Görün bakalım Türkiye Cumhuriyeti Başbakanı, “Türklük-Türk olmak” konusunda ne diyor:
“Yurtdışına giderseniz sorarlar nerelisiniz. Türkiyeliyim demek bize bir kayıp mı getiriyor?”
Yabancı dil bilenlere bir sorsun bakalım. Örneğin “Türkiyeli” sözcüğünün İngilizcesi var mıymış?
Sonra sözlerini sürdürüyor:
“Bizim 780 bin kilometrekare içerisinde yaşayan her insan, kendini anlattığı zaman ’Türkiyeliyim’ diye anlatır zaten.”
Allah Allah, yok böyle bir şey.
Şimdi en vahim cümlesine geliyoruz. Aşağıdaki sözleri Tayyip söylüyor:
“Türk olma noktasında, Türk’üm demekten GOCUNMAYAN da ben Türk’üm der.”
Bu cümle bir ibret belgesidir.
Türk olmayı, milletimizin biricik sözcüğünü “gocunulacak” bir şey gibi sunmaya kalkışıyor. Demek ki Türklüğü, ancak gocunmayacak (!) olanların kullanacağı bir kimlik olarak görüyor.
Türk olmayı küçümsüyor, hafife alıyor.
Böyle bir olayı bugüne kadar Türk tarihi yazmadı. Bu sözleri hiç kimse söylemedi.
Peki başbakan bunları söylerken, karşısında “gazeteci!” kimliği ile oturmakta olan bayan ne yaptı? Bir gazeteci -eğer düzmece, çanak program yapmıyorsa- bu sözleri duyduğu anda bütün refleksleri ile harekete geçip sorar:
“Yani sizce Türk olmak gocunulacak bir şey mi?”
Sormadı, zaten soramazdı!
Biz “Türkiyeli” değil, Türküz.
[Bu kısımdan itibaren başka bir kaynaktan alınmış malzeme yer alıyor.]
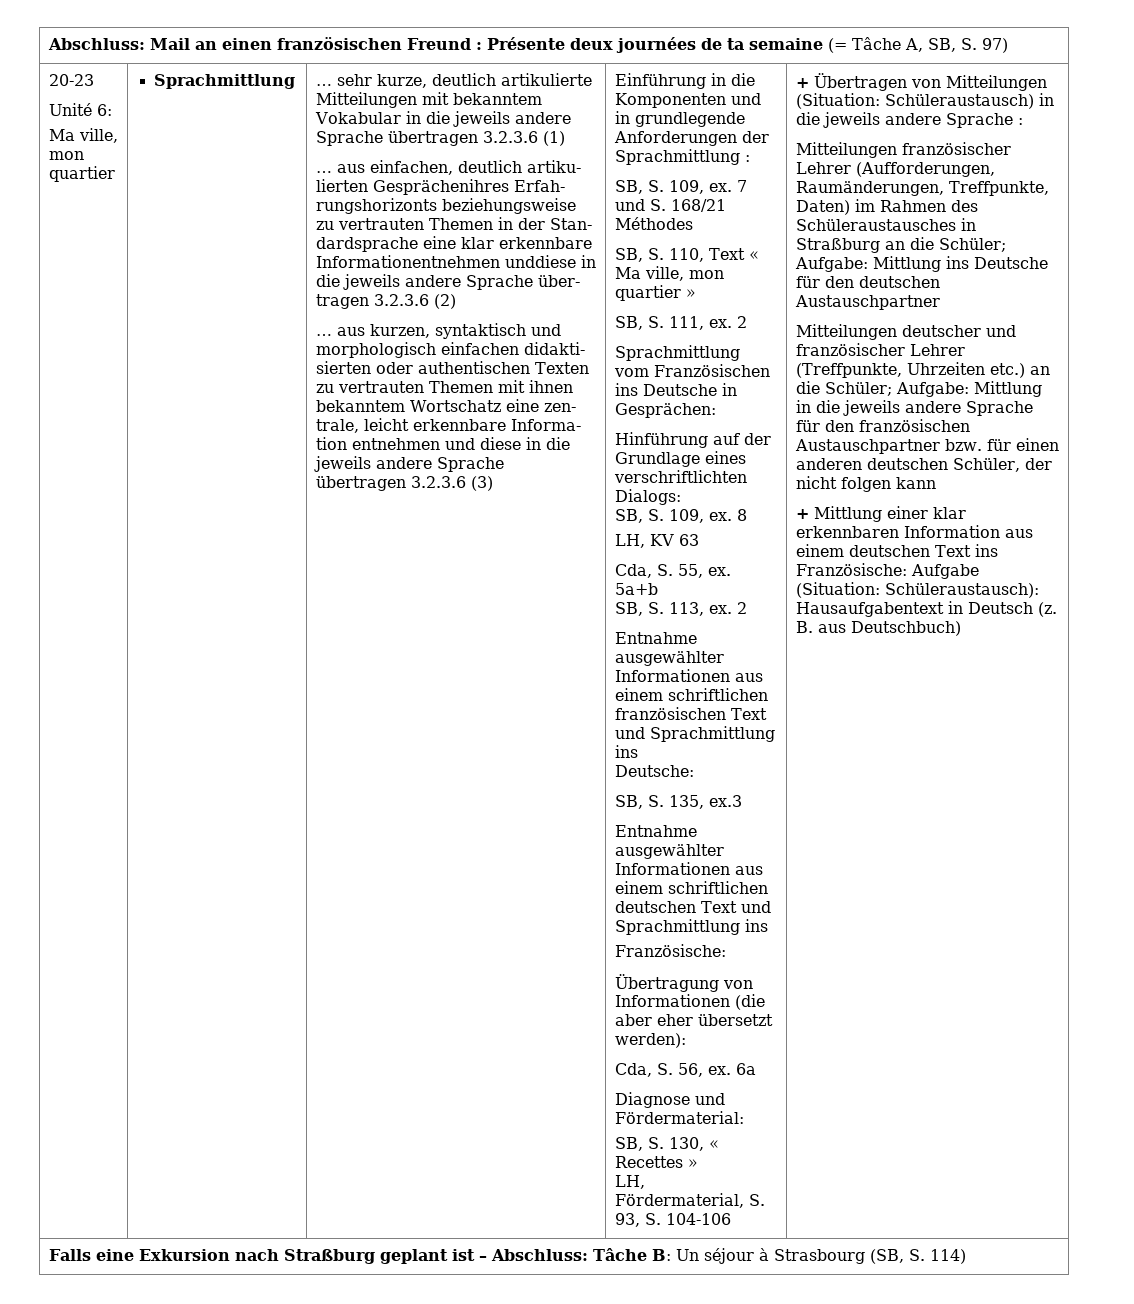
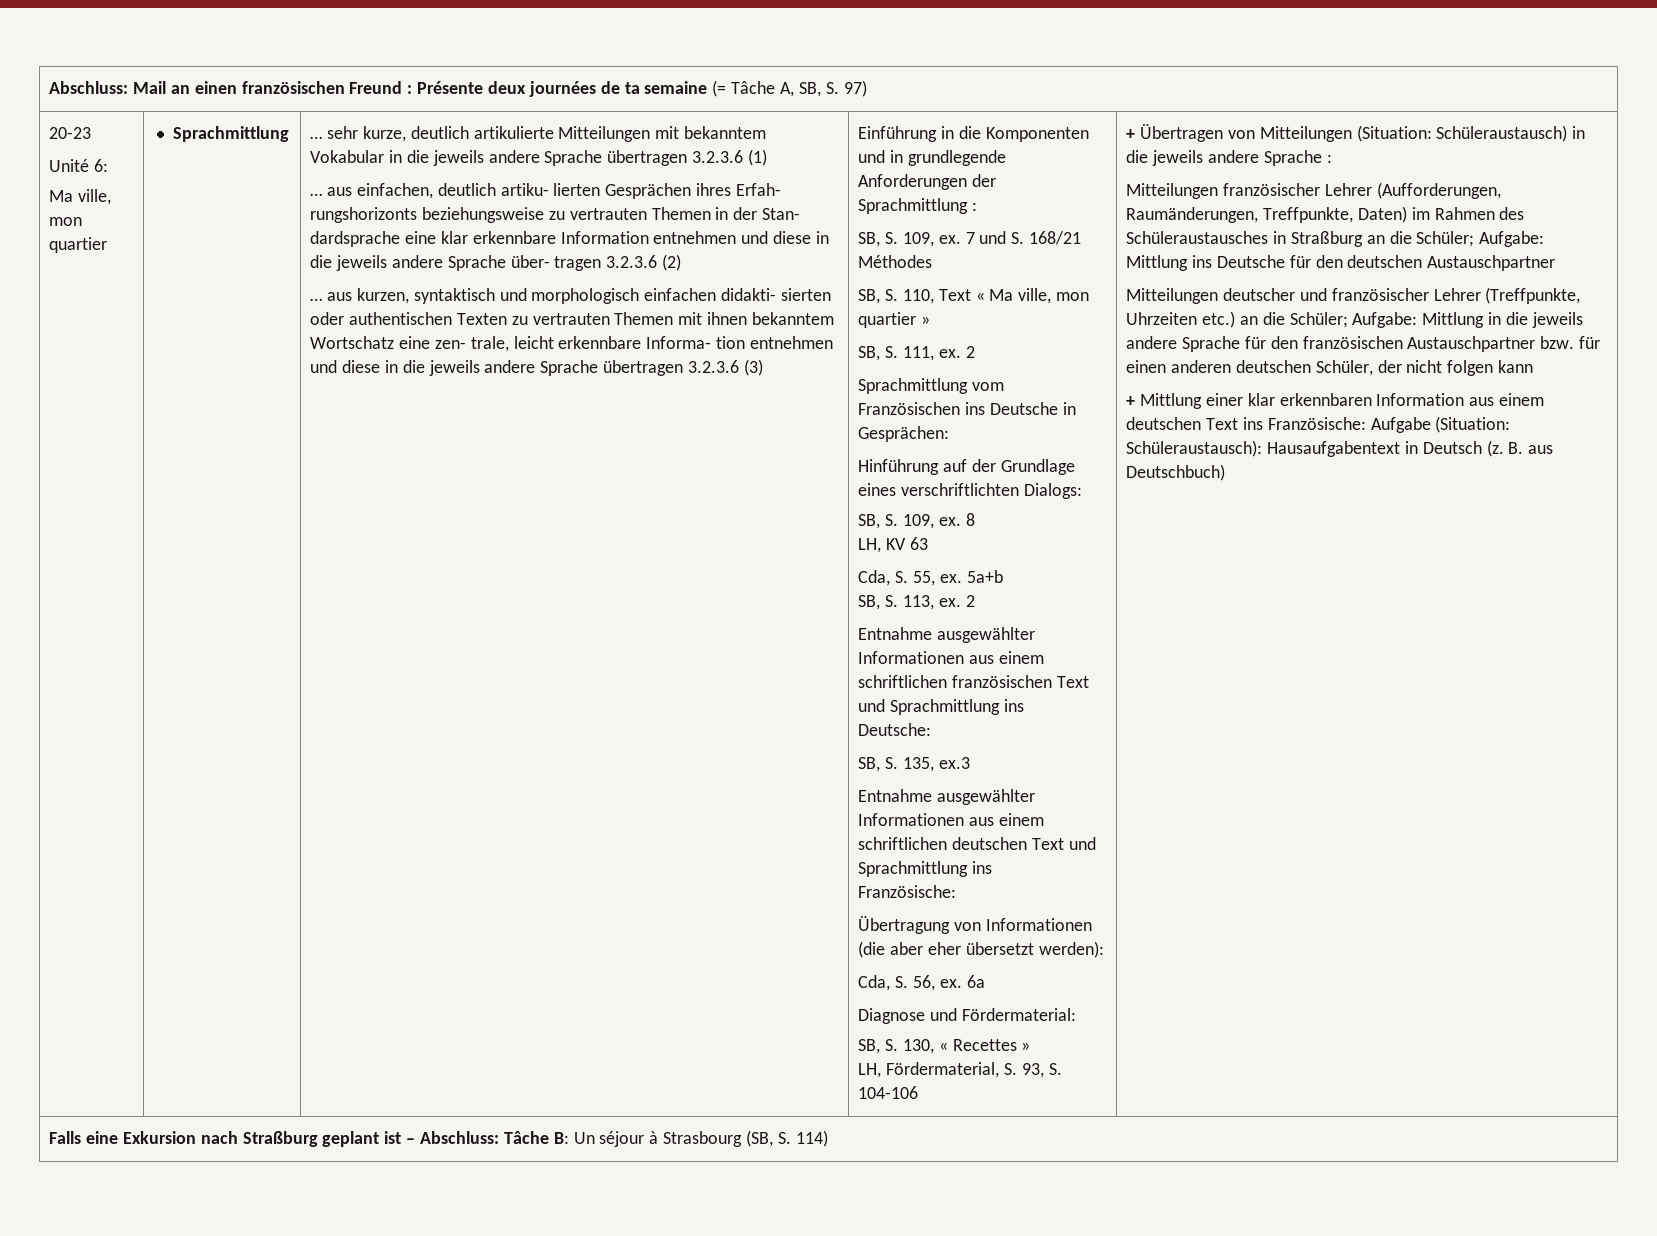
[372,179,509,195] Gesprächenihres -> [605,183,732,199] Gesprächen ihres
[315,255,576,268] Informationentnehmen unddiese -> [560,231,812,244] Information entnehmen und diese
Türk olmaktan asla gocunmayız. Bizim onurumuzdur. Sadece bu gibi anlamsız, tutarsız, hangi amaca hizmet ettiği bilinmeyen sözleri duymaktan gocunuruz.
Vah benim ülkem, seni kimler yönetiyor!
Vah benim gazetecilik mesleğim, seni kimler temsil ediyor!”
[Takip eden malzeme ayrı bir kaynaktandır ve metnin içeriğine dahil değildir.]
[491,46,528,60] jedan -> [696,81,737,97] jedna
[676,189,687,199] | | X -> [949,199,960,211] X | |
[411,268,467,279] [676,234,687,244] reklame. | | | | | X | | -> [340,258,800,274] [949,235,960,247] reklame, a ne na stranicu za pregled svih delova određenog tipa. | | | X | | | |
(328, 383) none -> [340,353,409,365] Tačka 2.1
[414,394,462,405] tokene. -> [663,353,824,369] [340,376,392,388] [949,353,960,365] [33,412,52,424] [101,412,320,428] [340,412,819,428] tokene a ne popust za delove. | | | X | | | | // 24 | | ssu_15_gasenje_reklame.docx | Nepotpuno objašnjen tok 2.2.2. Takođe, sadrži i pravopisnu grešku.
Evet, bundan tam beş yıl önce yazdığım yazı aynen böyle idi. Bu yazıya Tayyip’ten herhangi bir yalanlama gelmedi, “Ben televizyonda öyle söylemedim” demedi. Kaldı ki, “Türkiyelilik” dediği, “Türkiye’ye İslamcı düzen gerekir” dediği başka söyleşileri de var elimde.
Şimdi, adına TÜSİAD denilen ve Türkiye’nin en büyük para babaları tarafından oluşturulan kuruluş yeni bir anayasa taslağı hazırlatıp piyasaya sürüyor ve Tayyip’le aynı doğrultuda söz ve isteklerini beyinlerimize çakmaya kalkışıyor…
Sonra tepkiler çığ gibi büyüyünce, o koskoca anlı şanlı patronlar açıklama yapıp “Valla biz onu kastetmemiştik, inanın yanlış anlaşıldık” diye, çevir kazı yanmasın yöntemine başvuruyor!
Ben aslında neye yanıyorum biliyor musunuz? Bu ülkede Akdeniz, Ege, Marmara, Karadeniz, ama özellikle de Orta Anadolu bölgeleri, PKK’ya karşı vuruşan nice fidanlarını, ana baba kuzularını toprağa verdi. Onlar o mücadeleyi “Vatan, millet, Türklük” uğruna yapmıştı.
Şimdi bir bakıyoruz ki, o şehitler yatağında ebedi uykularını uyuyan aslanlar unutulmuş, o bölgelerin insanları, hiç değilse bazıları, gidip oylarını Tayyip ve AKP’ye veriyor!
Hangi Tayyip’e?
“Türk’üm demekten gocunmayan ben Türk’üm der” diyebilen, kendisi de “Ben Türk’üm” diyemeyen Tayyip’e!
Bir yanda Tayyip’e oy veren onlar, öbür yanda ise Güneydoğu’da yine Tayyip’e oy veren Kürtçü kesim!..
AKP hem oralarda, hem de Doğu ve Güneydoğu’da en büyük parti!
Böyle bir çelişki dünyanın hiçbir ülkesinde yoktur.
Akla, mantığa, siyasete sığmayan ve binlerce şehidimizin kemiklerinisızlatan acayip bir hadise!